Tudo isso revela uma questão preocupante. A internet que utilizamos todos os dias é uma rede fundada em cima do risco. Ela não foi construída tendo segurança como uma de suas premissas. Ao contrário, ela é um emaranhado de redes distintas, cada uma com seus problemas ou vantagens.

A ideia é que esse novelo poderia funcionar de forma aceitável por ser uma rede diversa. Se um caminho fosse derrubado, seria fácil encontrar outro. Se um serviço parasse, vários outros estariam disponíveis. É a robustez que surge a partir da diversidade.
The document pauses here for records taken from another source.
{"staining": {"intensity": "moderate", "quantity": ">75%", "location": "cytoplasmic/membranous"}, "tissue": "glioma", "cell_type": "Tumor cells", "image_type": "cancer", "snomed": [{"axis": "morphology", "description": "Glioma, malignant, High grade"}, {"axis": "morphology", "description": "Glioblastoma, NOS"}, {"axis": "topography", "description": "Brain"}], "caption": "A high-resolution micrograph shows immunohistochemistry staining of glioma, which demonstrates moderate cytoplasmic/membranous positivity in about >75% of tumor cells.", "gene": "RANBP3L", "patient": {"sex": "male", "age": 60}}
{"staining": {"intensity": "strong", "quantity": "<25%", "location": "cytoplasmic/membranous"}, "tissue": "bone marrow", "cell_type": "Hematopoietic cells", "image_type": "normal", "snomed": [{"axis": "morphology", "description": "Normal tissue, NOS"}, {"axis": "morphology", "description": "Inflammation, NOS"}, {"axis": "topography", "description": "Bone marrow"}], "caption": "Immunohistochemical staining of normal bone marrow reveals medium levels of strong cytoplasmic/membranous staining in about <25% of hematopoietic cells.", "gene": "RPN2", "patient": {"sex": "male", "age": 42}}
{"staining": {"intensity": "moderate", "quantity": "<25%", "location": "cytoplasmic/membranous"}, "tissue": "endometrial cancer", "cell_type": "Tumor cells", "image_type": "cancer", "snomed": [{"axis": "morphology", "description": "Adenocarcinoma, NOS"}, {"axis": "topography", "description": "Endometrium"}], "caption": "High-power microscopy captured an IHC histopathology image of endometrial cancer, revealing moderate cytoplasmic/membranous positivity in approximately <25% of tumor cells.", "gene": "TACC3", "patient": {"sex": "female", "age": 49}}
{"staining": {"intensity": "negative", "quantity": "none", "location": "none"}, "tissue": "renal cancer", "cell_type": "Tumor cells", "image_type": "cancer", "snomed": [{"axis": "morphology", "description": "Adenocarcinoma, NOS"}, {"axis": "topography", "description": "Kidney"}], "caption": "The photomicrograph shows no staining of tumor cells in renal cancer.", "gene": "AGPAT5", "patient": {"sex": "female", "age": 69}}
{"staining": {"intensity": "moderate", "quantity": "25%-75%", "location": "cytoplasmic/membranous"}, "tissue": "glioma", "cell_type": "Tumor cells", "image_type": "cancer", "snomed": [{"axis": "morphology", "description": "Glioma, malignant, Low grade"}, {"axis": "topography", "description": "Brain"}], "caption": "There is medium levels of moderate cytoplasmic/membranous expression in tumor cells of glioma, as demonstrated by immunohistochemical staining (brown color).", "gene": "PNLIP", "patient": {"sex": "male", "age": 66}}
Só que nos últimos anos tem havido uma concentração cada vez maior na internet. Serviços que eram para ser "só mais um" dentre vários outros estão se tornando grandes demais e ocupando posições dominantes, matando a concorrência.

Quando esses serviços falham, eles levam embora tudo que é construído em cima deles, sem que haja outros caminhos imediatos para substituí-los. É como na natureza. Um ecossistema é resistente na medida em que for diverso, com muitas espécies.

Uma lavoura onde predomina apenas um tipo de cultura é uma presa fácil para pragas e precisa investir o tempo todo em proteção para não colapsar. O caos da última sexta nos permite enxergar exatamente o lugar em que estamos.

Já era Uma internet diversa e descentralizada

Já é Uma internet que se aproxima cada vez mais de um conjunto de monoculturas

Já vem A necessidade de investir cada vez mais em cibersegurança e de perguntar: "Quem vigia os vigilantes?"